Camera Integration at the SoC-FPGA Boundary: MIPI CSI-2 vs Parallel for Mission Optics
When you put a camera into a deployed compute node, the interface between sensor and processor has more design implications than the sensor choice itself.
Why the interface matters
A vision-equipped compute node has three things on the optical board: an image sensor, a lens, and an interface to the processor. The lens and sensor get most of the engineering attention because they're visible in the spec sheet ("4K @ 60 fps with f/1.8 optics"). The interface gets the rest of the design's reliability profile.
Three interface families dominate field-deployable vision systems:
- Parallel digital video — 8 to 16 bits of pixel data plus pixel clock, hsync, vsync. Old, simple, robust.
- MIPI CSI-2 — the standard for modern mobile-derived sensors. Differential serial links over 1, 2, or 4 lanes.
- Sub-LVDS / HD-SDI / coaxial video — for sensors that need to be far from the processor (industrial machine vision, automotive camera-over-coax).
For a sensor mounted within a few centimeters of a Zynq-class SoC-FPGA — the typical configuration for a UAS payload, a vehicle sensor pod, or an inspection robot — the choice is between parallel and MIPI.
Parallel: robust, slow, awkward
Parallel digital video is the interface every old sensor used. Its strengths:
- Easy to verify with a scope. Every signal is single-ended digital. Bringing up a parallel sensor with a logic analyzer is a 30-minute exercise.
- No PHY required. The signals go directly into FPGA pins. No serializer, no deserializer, no clock recovery, no specialized FPGA primitives.
- Tolerant of small layout mistakes. A parallel bus that's slightly skewed still works; the system tolerates errors on the order of a pixel clock period.
Its weaknesses:
- Pin count. 16 bits of pixel data + 4 timing signals = 20 pins, which dominates the FPGA pin budget for what is otherwise a modest peripheral.
- Limited resolution-frame rate product. Above roughly 100 megapixels per second (a 1080p30 or 720p60 sensor), parallel signal integrity becomes hard. At 4K30 (250 megapixels per second) it's effectively unworkable.
- EMI. A 100 MHz parallel bus radiates. In an enclosure with sensitive RF circuitry, the parallel video interface is often the dominant EMI source.
Parallel is the right answer for legacy sensors, low-resolution applications, and short-pin-budget designs where the FPGA pin count is the binding constraint.
MIPI CSI-2: modern, dense, demanding
MIPI CSI-2 is the standard for current-generation image sensors. Its strengths:
- Pin efficiency. A 4-lane CSI-2 link carries 4K60 video on 10 pins (4 differential pairs + 1 differential clock).
- EMI behavior. Differential signaling at multi-gigabit rates radiates much less than wide parallel buses. The CSI-2 bus is usually invisible in EMI measurements.
- Standard timing model.
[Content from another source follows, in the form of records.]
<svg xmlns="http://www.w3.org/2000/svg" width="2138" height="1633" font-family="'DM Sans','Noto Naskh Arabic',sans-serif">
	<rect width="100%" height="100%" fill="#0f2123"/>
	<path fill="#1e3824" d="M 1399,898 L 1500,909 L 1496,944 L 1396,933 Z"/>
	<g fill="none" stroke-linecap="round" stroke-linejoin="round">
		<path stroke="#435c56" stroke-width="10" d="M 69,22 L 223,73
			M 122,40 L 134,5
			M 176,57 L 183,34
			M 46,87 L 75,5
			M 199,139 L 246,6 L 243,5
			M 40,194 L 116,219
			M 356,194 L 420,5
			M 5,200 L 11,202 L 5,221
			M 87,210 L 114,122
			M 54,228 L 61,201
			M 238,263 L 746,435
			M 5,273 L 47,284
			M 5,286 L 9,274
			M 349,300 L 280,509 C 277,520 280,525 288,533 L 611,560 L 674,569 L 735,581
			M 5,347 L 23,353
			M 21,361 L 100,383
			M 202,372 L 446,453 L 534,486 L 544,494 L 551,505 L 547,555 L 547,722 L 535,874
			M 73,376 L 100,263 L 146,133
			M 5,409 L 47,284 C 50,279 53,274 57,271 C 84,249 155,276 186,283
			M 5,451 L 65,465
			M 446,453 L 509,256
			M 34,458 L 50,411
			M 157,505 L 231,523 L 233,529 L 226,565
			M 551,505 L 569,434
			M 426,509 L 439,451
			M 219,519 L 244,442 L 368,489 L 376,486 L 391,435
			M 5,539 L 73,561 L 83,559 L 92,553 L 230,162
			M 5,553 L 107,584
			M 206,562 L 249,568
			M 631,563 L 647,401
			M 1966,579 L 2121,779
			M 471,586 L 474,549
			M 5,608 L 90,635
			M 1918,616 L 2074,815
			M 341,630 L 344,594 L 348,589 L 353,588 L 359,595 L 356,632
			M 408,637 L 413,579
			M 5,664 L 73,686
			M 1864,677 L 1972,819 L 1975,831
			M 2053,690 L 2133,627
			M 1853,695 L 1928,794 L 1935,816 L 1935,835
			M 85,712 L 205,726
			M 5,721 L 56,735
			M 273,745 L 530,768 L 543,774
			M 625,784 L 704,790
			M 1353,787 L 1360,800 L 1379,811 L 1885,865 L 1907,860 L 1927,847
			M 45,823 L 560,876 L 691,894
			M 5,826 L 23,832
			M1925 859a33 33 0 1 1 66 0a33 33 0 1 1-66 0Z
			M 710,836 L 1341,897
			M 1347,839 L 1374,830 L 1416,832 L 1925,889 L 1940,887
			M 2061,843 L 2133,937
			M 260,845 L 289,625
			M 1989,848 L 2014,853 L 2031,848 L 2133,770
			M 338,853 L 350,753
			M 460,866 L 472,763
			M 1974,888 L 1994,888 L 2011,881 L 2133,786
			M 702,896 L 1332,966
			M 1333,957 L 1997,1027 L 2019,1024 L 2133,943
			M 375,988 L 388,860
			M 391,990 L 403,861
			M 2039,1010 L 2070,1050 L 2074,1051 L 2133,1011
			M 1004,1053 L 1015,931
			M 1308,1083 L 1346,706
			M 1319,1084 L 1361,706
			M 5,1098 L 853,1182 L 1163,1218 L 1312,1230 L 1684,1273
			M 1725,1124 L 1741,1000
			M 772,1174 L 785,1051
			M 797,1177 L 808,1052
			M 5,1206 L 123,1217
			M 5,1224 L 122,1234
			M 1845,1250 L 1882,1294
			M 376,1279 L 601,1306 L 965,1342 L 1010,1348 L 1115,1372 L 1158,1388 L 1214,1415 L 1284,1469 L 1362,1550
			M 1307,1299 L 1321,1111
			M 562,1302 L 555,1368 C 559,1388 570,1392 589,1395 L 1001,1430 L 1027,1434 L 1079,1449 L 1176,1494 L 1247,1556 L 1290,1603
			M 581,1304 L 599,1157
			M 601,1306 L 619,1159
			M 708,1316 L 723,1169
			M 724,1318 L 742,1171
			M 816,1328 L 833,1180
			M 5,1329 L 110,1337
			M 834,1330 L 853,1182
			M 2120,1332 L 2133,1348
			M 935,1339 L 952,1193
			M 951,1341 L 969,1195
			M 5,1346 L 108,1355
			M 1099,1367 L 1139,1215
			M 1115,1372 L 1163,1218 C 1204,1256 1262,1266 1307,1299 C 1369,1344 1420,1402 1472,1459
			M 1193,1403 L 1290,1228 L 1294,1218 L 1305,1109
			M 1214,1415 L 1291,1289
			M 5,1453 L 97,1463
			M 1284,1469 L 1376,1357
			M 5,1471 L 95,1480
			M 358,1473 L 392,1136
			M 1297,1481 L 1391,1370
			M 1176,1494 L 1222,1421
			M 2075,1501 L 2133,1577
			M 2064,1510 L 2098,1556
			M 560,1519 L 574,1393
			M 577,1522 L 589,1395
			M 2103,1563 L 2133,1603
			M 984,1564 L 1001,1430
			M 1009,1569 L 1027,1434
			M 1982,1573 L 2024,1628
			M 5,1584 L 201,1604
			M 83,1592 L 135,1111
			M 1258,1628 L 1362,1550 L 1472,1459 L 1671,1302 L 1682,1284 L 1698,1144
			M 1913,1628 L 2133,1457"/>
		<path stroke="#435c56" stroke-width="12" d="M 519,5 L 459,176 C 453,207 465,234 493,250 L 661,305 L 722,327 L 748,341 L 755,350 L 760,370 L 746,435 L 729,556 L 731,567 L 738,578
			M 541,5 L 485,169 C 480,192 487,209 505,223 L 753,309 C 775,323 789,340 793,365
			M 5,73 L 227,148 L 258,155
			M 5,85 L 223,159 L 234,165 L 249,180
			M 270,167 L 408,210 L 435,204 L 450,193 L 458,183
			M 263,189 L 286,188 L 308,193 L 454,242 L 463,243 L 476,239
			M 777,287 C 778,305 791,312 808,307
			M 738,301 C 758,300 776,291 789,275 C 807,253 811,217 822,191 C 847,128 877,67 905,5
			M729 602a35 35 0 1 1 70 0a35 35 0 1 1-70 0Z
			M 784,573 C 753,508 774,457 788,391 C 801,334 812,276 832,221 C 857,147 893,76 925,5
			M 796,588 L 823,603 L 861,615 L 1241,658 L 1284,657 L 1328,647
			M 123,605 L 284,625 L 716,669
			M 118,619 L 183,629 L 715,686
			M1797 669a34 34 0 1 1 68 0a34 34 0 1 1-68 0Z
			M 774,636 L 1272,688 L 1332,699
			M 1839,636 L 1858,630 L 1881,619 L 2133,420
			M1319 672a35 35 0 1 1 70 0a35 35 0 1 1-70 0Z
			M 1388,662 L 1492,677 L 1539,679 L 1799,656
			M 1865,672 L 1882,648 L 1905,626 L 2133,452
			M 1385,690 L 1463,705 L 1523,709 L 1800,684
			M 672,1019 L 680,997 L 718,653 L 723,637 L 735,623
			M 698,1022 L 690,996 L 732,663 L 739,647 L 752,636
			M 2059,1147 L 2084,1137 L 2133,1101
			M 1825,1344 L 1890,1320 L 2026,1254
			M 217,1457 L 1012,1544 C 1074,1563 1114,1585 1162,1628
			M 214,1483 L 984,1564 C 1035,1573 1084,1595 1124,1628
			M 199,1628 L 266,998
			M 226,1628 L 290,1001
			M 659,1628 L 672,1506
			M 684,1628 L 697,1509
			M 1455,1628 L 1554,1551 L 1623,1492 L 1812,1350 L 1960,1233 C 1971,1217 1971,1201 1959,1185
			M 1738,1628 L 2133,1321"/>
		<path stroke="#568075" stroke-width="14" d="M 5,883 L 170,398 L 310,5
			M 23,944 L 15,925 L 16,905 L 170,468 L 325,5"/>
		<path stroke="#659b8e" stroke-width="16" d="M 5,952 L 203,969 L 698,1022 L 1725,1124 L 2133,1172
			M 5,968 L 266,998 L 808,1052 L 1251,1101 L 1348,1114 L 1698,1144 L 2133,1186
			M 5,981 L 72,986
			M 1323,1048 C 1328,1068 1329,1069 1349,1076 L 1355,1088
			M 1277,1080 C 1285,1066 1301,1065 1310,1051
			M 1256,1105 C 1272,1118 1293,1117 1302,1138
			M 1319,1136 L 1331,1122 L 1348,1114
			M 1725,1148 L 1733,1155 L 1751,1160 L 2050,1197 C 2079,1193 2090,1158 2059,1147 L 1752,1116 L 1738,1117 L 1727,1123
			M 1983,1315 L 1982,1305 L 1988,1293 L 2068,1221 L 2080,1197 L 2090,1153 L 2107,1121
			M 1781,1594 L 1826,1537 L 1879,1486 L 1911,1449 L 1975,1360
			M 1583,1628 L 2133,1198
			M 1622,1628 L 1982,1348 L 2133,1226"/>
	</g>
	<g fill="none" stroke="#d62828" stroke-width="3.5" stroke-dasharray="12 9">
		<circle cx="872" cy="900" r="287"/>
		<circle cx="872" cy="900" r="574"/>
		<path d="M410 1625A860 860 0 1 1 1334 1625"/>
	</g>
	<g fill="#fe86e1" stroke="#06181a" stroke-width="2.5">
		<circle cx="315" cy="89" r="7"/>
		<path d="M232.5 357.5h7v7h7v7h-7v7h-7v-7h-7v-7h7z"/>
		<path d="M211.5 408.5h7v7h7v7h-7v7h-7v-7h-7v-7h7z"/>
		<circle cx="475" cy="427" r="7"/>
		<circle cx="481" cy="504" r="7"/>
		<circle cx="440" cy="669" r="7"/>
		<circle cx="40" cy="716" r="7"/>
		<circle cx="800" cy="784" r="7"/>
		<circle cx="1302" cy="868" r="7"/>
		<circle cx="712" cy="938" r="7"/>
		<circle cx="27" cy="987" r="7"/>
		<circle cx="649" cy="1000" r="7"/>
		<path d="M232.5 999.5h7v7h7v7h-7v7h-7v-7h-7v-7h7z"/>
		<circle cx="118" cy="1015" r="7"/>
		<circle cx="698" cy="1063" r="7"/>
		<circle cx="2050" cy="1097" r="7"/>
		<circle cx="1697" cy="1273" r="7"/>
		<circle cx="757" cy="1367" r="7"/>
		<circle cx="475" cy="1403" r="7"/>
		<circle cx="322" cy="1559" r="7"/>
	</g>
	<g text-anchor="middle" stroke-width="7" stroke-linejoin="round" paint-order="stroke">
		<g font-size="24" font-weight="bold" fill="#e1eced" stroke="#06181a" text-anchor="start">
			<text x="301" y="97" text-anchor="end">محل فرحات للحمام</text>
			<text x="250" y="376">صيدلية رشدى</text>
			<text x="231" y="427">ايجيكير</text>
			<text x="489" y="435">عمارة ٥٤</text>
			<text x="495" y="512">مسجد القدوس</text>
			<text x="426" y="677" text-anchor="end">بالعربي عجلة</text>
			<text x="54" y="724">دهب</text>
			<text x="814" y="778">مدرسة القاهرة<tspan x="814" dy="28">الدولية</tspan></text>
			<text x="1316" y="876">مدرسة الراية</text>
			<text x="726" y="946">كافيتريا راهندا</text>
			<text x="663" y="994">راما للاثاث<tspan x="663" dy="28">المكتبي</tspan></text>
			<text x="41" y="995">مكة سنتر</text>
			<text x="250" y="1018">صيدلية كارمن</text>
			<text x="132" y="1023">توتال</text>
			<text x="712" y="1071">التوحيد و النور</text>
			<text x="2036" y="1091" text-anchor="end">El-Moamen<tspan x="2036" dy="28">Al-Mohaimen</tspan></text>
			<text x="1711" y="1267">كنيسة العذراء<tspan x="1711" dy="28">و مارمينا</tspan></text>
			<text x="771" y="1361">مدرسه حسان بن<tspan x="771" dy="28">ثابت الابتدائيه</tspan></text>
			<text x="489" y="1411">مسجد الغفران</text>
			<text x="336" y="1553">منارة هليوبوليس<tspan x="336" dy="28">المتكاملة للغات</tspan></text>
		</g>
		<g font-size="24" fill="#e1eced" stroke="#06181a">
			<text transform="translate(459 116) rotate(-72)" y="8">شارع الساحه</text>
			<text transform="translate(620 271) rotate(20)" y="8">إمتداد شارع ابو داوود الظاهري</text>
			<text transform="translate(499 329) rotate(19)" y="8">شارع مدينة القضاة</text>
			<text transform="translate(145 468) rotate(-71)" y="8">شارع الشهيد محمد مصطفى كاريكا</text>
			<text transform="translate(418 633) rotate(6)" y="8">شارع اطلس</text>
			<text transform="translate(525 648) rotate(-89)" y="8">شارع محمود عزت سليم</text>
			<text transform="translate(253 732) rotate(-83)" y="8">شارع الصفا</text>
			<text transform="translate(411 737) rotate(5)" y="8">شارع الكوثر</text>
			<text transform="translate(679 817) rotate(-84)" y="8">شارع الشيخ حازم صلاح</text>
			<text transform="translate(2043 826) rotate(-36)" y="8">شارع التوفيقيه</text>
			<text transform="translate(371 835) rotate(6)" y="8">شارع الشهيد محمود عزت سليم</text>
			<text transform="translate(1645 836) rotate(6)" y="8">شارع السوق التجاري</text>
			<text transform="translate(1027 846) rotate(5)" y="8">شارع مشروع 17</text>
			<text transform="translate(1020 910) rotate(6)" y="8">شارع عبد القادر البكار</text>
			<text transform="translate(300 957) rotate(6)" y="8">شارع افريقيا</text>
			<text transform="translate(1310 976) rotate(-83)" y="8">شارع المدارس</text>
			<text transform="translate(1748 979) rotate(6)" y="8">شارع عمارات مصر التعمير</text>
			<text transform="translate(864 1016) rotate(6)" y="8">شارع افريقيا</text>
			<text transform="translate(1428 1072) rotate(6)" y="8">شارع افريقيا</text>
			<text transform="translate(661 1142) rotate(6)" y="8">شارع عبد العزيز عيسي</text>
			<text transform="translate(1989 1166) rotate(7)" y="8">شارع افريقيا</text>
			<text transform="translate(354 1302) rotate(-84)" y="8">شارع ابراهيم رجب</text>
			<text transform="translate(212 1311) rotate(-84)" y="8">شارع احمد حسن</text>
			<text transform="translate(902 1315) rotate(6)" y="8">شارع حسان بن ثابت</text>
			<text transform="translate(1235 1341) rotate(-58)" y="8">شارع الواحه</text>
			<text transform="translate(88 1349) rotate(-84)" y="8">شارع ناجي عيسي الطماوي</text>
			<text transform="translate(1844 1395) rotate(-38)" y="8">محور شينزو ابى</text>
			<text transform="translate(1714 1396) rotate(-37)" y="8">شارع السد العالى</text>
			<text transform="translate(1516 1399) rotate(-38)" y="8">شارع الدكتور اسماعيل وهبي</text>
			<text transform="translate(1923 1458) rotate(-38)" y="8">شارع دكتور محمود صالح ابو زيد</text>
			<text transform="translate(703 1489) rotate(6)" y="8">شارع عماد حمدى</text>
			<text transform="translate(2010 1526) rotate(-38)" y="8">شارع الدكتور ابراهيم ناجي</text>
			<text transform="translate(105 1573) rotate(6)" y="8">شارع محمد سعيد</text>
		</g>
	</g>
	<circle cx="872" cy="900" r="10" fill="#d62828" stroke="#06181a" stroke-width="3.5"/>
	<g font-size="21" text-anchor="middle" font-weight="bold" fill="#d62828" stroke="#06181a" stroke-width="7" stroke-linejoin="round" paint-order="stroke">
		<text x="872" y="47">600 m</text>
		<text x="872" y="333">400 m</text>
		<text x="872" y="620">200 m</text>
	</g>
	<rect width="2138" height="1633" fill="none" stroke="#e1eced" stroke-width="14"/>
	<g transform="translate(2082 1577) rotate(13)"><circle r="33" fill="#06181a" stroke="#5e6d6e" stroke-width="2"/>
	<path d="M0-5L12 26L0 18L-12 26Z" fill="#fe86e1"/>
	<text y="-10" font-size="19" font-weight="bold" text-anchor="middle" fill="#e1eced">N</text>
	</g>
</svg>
All CSI-2 sensors look mostly the same to the FPGA's MIPI receiver. Switching between sensor parts is a configuration change, not a re-layout.
Its weaknesses:
- Layout is unforgiving. CSI-2 lanes must be length-matched within tens of mils, impedance-controlled to 100 Ω differential, and routed with no via discontinuities. A mistake at PCB layout invalidates the design.
- PHY required. The FPGA needs either dedicated MIPI receiver hardware or a soft MIPI receiver core that consumes a fair amount of fabric. The latter is bandwidth-limited.
- Verification requires a CSI-2 protocol analyzer. Bringing up a MIPI link with a generic logic analyzer is not realistic. The tooling investment is real.
CSI-2 is the right answer for any modern application that has access to dedicated MIPI hardware in the FPGA and the layout discipline to do it right.
Practical mitigation: SerDes bridges
A common pattern in vehicle and aircraft vision systems is to put a SerDes bridge between the sensor and the processor. The sensor connects via its native interface (parallel or CSI-2) to a serializer chip; the serializer drives a coax or twinax cable to a deserializer chip on the processor board; the deserializer presents the sensor's native interface to the FPGA.
This buys:
- Long sensor-to-processor distances. SerDes bridges run reliably over multiple meters of cable, which is the difference between mounting the sensor in the payload bay and mounting it on the airframe.
- EMI containment. The coax cable shields the link from external interference and contains its emissions.
The cost is two more chips in the BOM and the additional latency of the SerDes (typically 1–2 line periods). For most applications that latency is invisible.
Sustainment relevance
The architectural choice of camera interface affects whether a sensor stream can be added to a sustainment workflow without re-spinning a circuit board. Standard CSI-2 sensors swapped through a fixed SerDes bridge let an operator change the optical front end (different focal length, different spectrum, different sensitivity) without involving engineering. That deployment flexibility is a sustainment property in itself — the system stays useful as the mission and the threat environment change.